[Opening The data section]

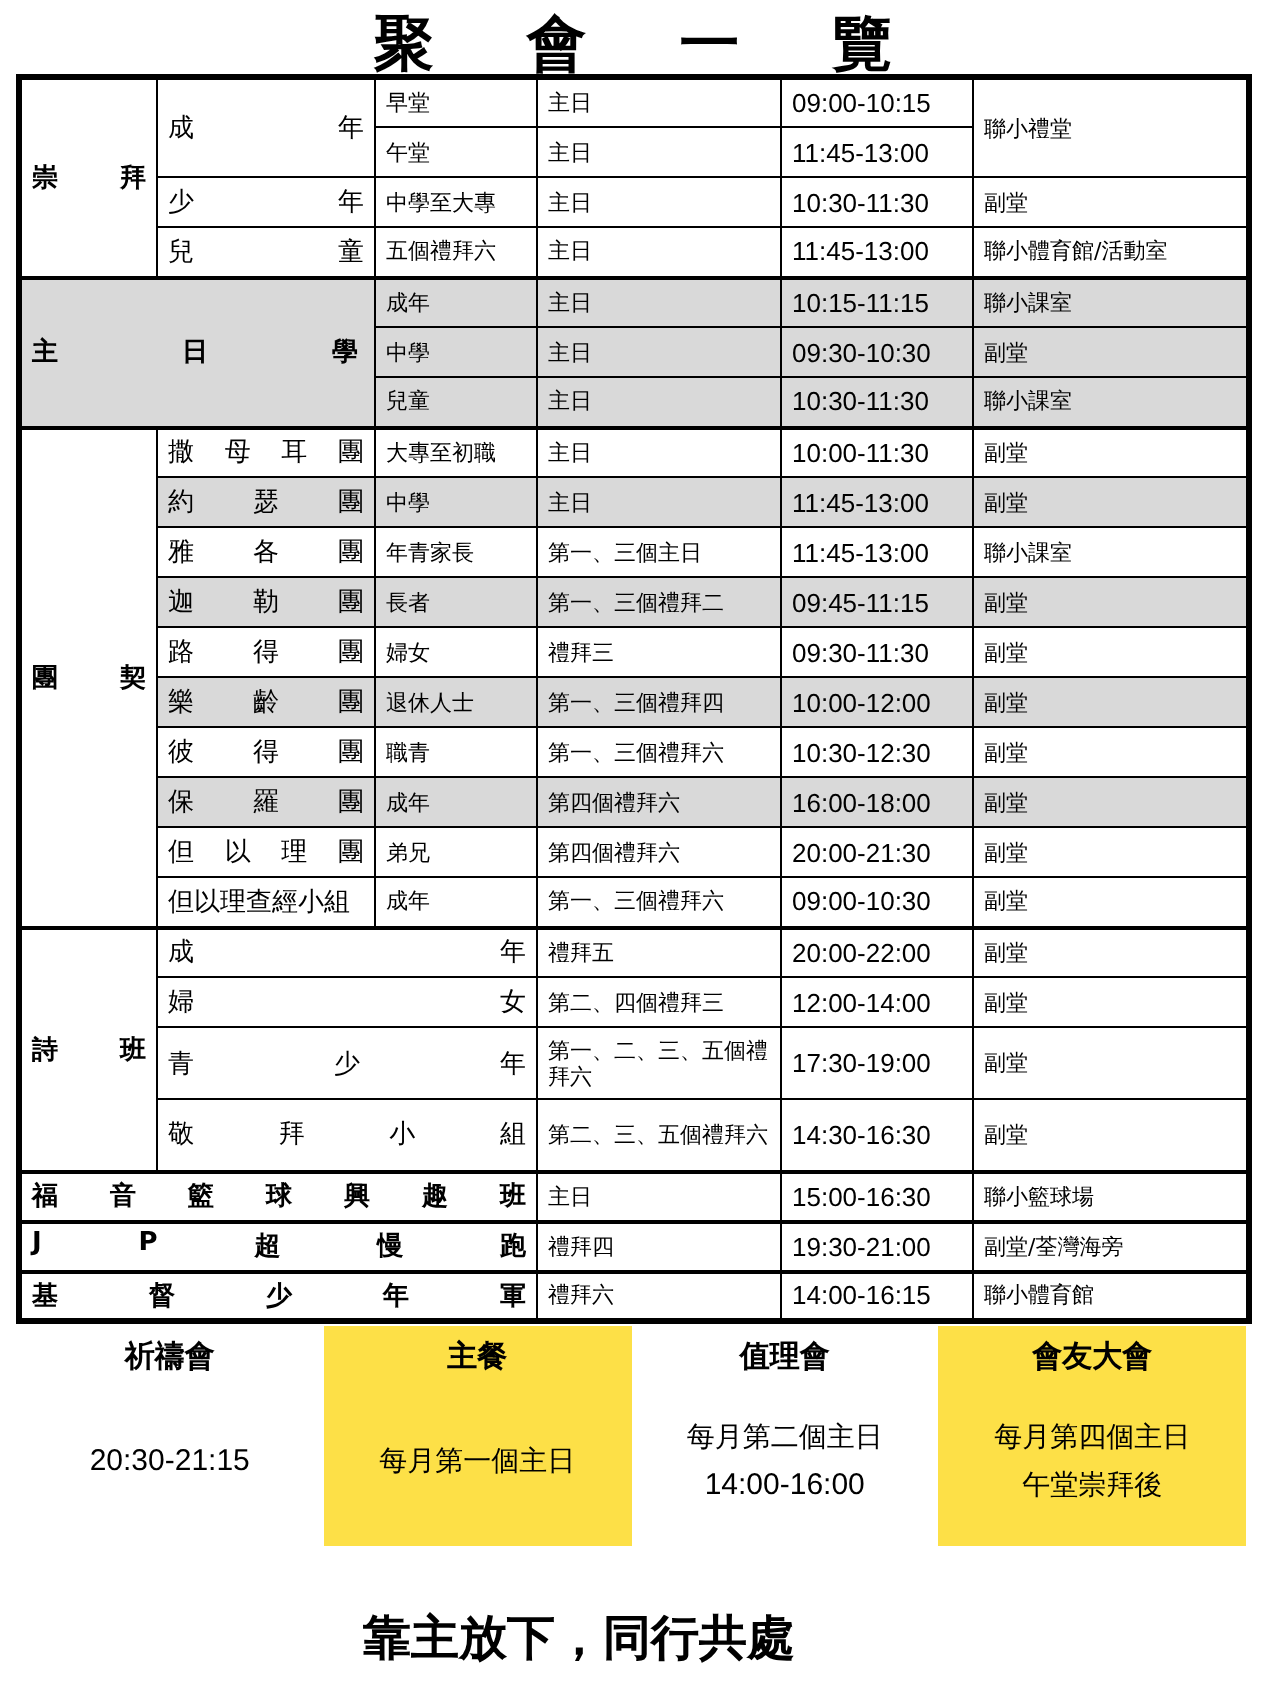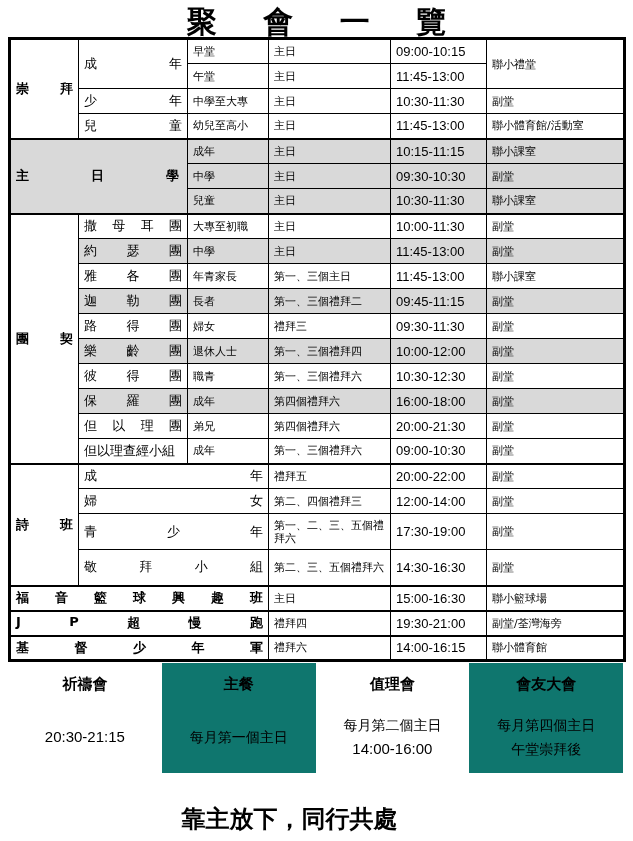--- a/index.html
+++ b/index.html
@@ -12,22 +12,22 @@
   table.sched td.time { font-family: "Liberation Sans", sans-serif; font-size: 13px; }
   table.sched td.grp { font-size: 13px; font-weight: bold; }
   table.sched td.sub { font-size: 13px; }
   table.sched tr.sep td { border-top: 2px solid #000; }
   table.sched tr.tall td { height: 36px; }
   table.sched td.wrap { white-space: normal; line-height: 13px; }
   .grey { background: #d9d9d9; }
   .spread { display: flex; justify-content: space-between; }
   .cards { position: absolute; top: 663px; left: 8px; width: 615px; height: 110px; display: flex; }
   .card { flex: 1; text-align: center; font-size: 14px; }
-  .card.shade { background: #0f766e; }
-  .card .ch { font-weight: bold; font-size: 15px; margin-top: 10px; height: 34px; line-height: 22px; }
+  .card.shade { background: #fde047; }
+  .card .ch { font-weight: bold; font-size: 15px; margin-top: 4px; height: 34px; line-height: 22px; }
   .card .cb { height: 60px; display: flex; flex-direction: column; justify-content: center; line-height: 24px; font-size: 14px; }
   .card .cb .t { font-family: "Liberation Sans", sans-serif; font-size: 15px; }
   .motto { position: absolute; top: 803px; left: 0; width: 579px; text-align: center; font-size: 24px; font-weight: bold; font-family: "DejaVu Serif", serif; }
 </style>
 </head>
 <body>
 
 <div class="title">聚 會 一 覽</div>
 
 <table class="sched">
@@ -75,21 +75,21 @@
         <td class="time">10:30-11:30</td>
         <td class="sm">副堂</td>
       </tr>
       <tr>
         <td class="sub">
           <div class="spread">
             <span>兒</span>
             <span>童</span>
           </div>
         </td>
-        <td class="sm">幼兒至高小</td>
+        <td class="sm">五個禮拜六</td>
         <td class="sm">主日</td>
         <td class="time">11:45-13:00</td>
         <td class="sm">聯小體育館/活動室</td>
       </tr>
       <tr class="sep grey">
         <td rowspan="3" colspan="2" class="grp" style="padding-right: 8px;">
           <div class="spread">
             <span>主</span>
             <span>日</span>
             <span>學</span>

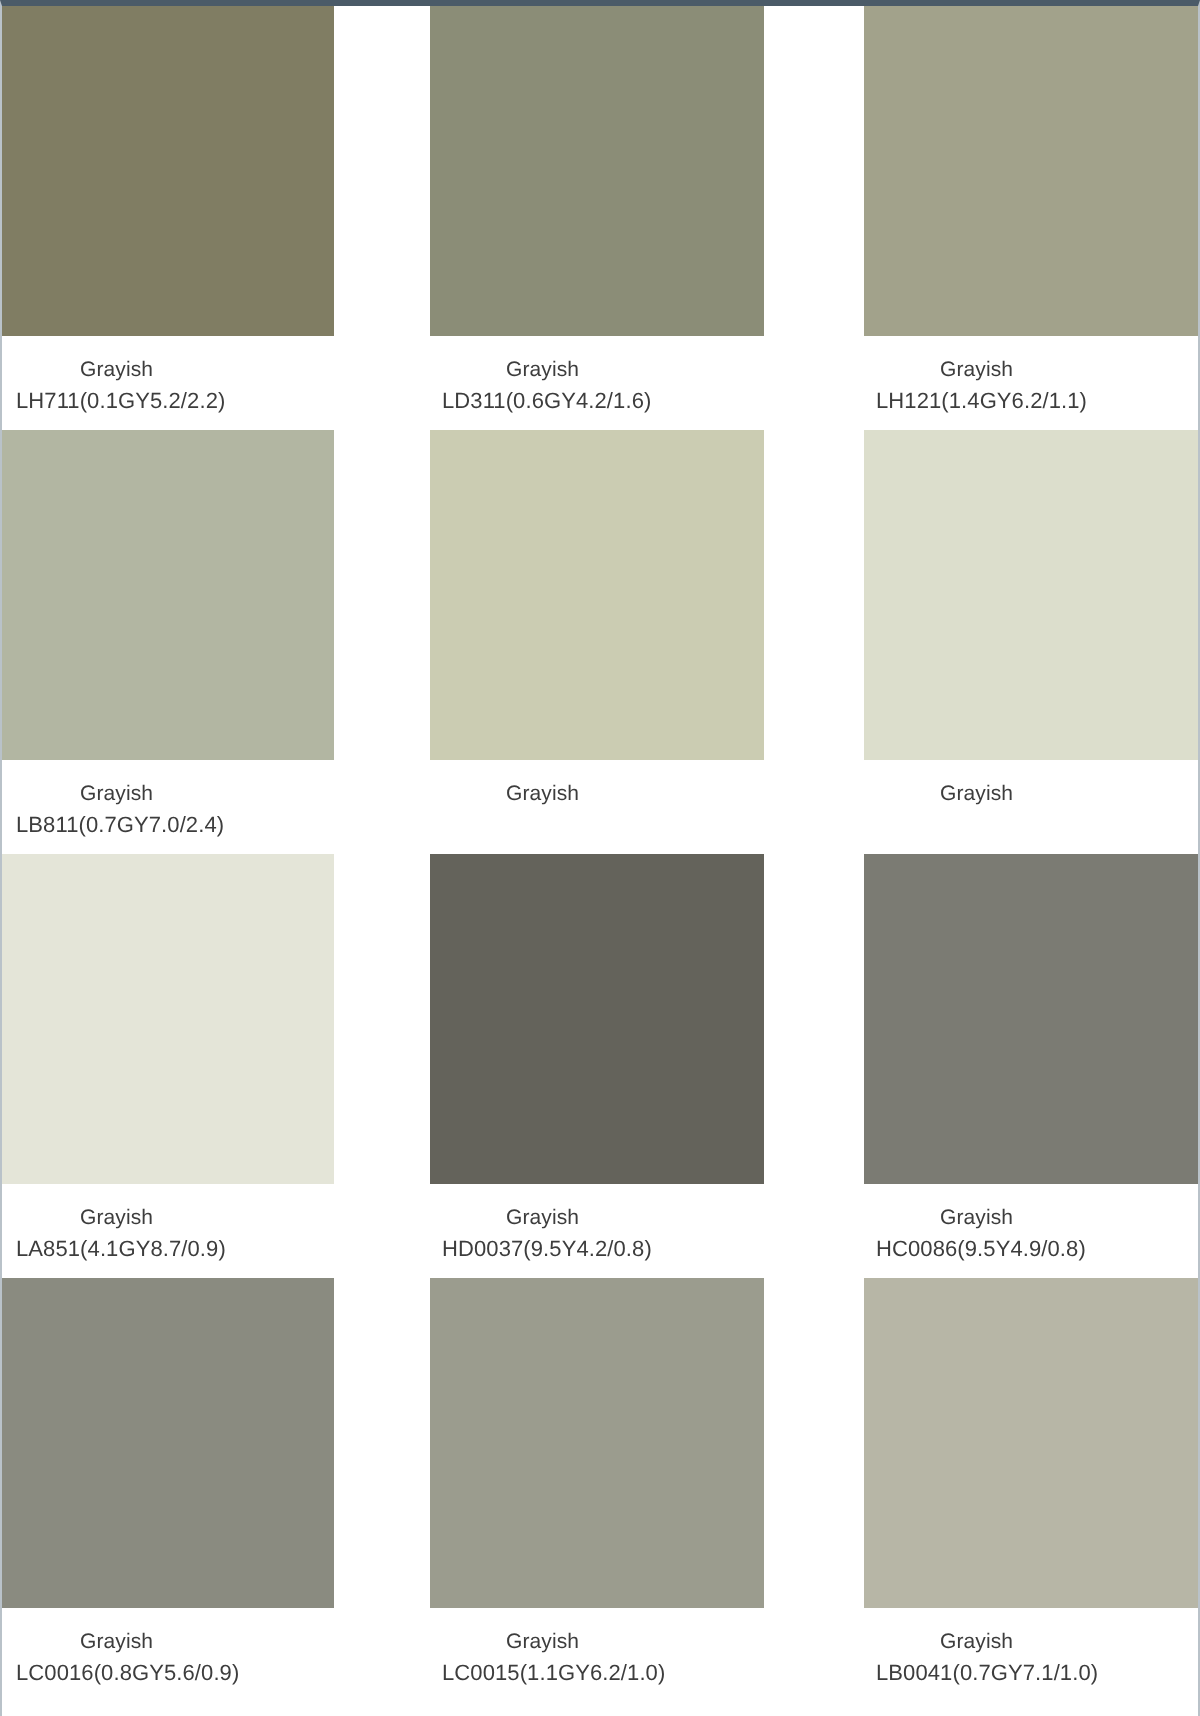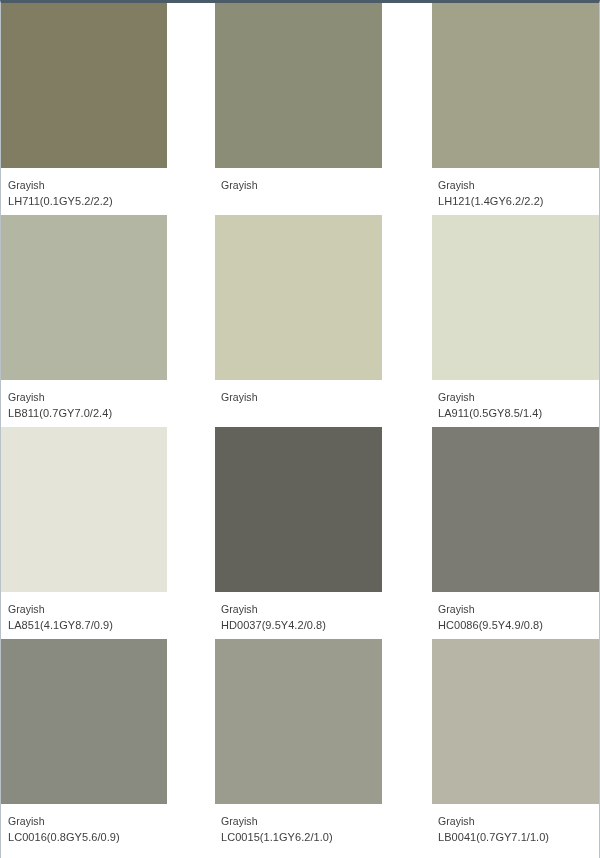--- a/index.html
+++ b/index.html
@@ -57,20 +57,21 @@
   .swatch-caption {
     padding-top: 9px;
     font-size: 10.5px;
     line-height: 16px;
     color: #3d3d3d;
     letter-spacing: 0.05px;
   }
   .swatch-tone {
     display: block;
     white-space: nowrap;
+    margin-left: 32px;
   }
   .swatch-code {
     display: block;
     white-space: nowrap;
     font-size: 11px;
   }
 
   
   .col-1 .swatch-caption { padding-left: 8px; }
   .col-2 .swatch-caption { padding-left: 6px; }
@@ -88,28 +89,29 @@
     <div class="swatch-caption">
       <span class="swatch-tone">Grayish</span>
       <span class="swatch-code">LH711(0.1GY5.2/2.2)</span>
     </div>
   </div>
   <div class="spacer-cell"></div>
   <div class="swatch-cell col-2">
     <span class="swatch-chip" style="background-color:#8B8D77;"></span>
     <div class="swatch-caption">
       <span class="swatch-tone">Grayish</span>
+      <span class="swatch-code">LD311(0.6GY4.2/1.6)</span>
     </div>
   </div>
   <div class="spacer-cell"></div>
   <div class="swatch-cell col-3">
     <span class="swatch-chip" style="background-color:#A2A28B;"></span>
     <div class="swatch-caption">
       <span class="swatch-tone">Grayish</span>
-      <span class="swatch-code">LH121(1.4GY6.2/2.2)</span>
+      <span class="swatch-code">LH121(1.4GY6.2/1.1)</span>
     </div>
   </div>
 
   <div class="swatch-cell col-1">
     <span class="swatch-chip" style="background-color:#B2B6A2;"></span>
     <div class="swatch-caption">
       <span class="swatch-tone">Grayish</span>
       <span class="swatch-code">LB811(0.7GY7.0/2.4)</span>
     </div>
   </div>
@@ -118,21 +120,20 @@
     <span class="swatch-chip" style="background-color:#CBCCB2;"></span>
     <div class="swatch-caption">
       <span class="swatch-tone">Grayish</span>
     </div>
   </div>
   <div class="spacer-cell"></div>
   <div class="swatch-cell col-3">
     <span class="swatch-chip" style="background-color:#DCDECC;"></span>
     <div class="swatch-caption">
       <span class="swatch-tone">Grayish</span>
-      <span class="swatch-code">LA911(0.5GY8.5/1.4)</span>
     </div>
   </div>
 
   <div class="swatch-cell col-1">
     <span class="swatch-chip" style="background-color:#E4E5D8;"></span>
     <div class="swatch-caption">
       <span class="swatch-tone">Grayish</span>
       <span class="swatch-code">LA851(4.1GY8.7/0.9)</span>
     </div>
   </div>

[Closing The data section]

What the task requires:
Go through the listing above and return every line where the word "padding" occurs.

Written response:
         <td rowspan="3" colspan="2" class="grp" style="padding-right: 8px;">
     padding-top: 9px;
   .col-1 .swatch-caption { padding-left: 8px; }
   .col-2 .swatch-caption { padding-left: 6px; }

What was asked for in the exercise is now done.